Part of the reason for this has to do with the Billboard Music Awards, which aired Sunday evening. This annual joke of a self-congratulatory music industry hoedown has never been something to take particularly seriously. It’s several notches below the Grammys on the credibility scale, and when you consider the fact that the Grammys have bartered away the majority of their own credibility in an embarrassing race to convince the masses that they actually have a finger on the pulse... well, you get the picture.
During the show, a satellite broadcast had the Lips and Cyrus on stage in Manchester, England. Cyrus flanked Lips frontman Wayne Coyne, and both were dressed in what appeared to be large Afghan coats made out of glittery tinsel. The group dove into a take on the Beatles’ “Lucy in the Sky with Diamonds,” as I sat back in my angry chair, prepared to curse this unholy union.
And then something completely unexpected happened. I found myself digging it. Cyrus sounded quite good. The arrangement of the Beatles’ gem was brave, luxuriating as it did in a beautifully gauzy psychedelia. This was not irony, not tongue-in-cheek, not some sort of post-modern deconstruction of the Fabs. It was just highly creative jubilation.
I went back and read all of the available media literature on Cyrus’ Flaming Lips obsession with fresh eyes. And what I found was a young woman looking to expand her musical horizons far beyond the throwaway pop music she had previously traded in. Somehow, Cyrus had heard the Lips, and fallen deeply in love with their music. Interestingly, the Lips’ music reached Cyrus at a significant junction point in her life.
According to Coyne, the pairing is not as odd as it might first have appeared.
“Our shows are very childlike, like kids on acid, and hers are too,” he told Rolling Stone. “We’re so much alike in believing art is supposed to be fun. She’s just a freak. I love her to death.”
Now, the Lips have crafted their own version of the entire Beatles’ classic “Sgt. Pepper’s Lonely Hearts Club Band,” due in October. And guess who is featured prominently on the record? Yup. The girl who, a mere few months ago, was more famous for twerking than for anything else.

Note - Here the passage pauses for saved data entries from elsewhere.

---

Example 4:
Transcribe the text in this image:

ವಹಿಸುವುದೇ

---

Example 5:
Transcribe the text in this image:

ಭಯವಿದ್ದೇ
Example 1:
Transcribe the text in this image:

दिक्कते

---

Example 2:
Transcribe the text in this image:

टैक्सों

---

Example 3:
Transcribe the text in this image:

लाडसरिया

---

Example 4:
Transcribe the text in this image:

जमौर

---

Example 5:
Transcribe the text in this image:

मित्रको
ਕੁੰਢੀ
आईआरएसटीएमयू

What I read in this story is the belief that young people who might be on a well-kept highway to a cultural nowhere can be deeply touched, affected and perhaps even transformed by music that puts art ahead of commerce. If Cyrus can leave the dark with an eye on the brighter side of the rainbow, who’s to say a Justin Beiber can’t?

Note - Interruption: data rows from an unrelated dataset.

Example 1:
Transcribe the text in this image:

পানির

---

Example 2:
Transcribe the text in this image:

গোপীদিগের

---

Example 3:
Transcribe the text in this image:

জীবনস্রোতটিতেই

Perhaps that seems like a bit of a stretch. But there is something genuinely touching at the heart of this unexpected generation-jumping union. It’s a case of good art and the open-minded artists who make that art choosing to act upon the often overlooked imperative to provide mentorship and guidance to younger generations. It’s fitting the music of the Beatles provided the common ground for this union. That music has been providing a shared meeting ground for artists of various ages – and for parents and their children, too – for decades. Now, it seems to have worked its magic once again.
Singing with the Flaming Lips hasn’t somehow transformed Miley Cyrus from a pop tart into Joni Mitchell overnight, mind you. But she’s on a new road, now. And it’s a road with possibility around every curve.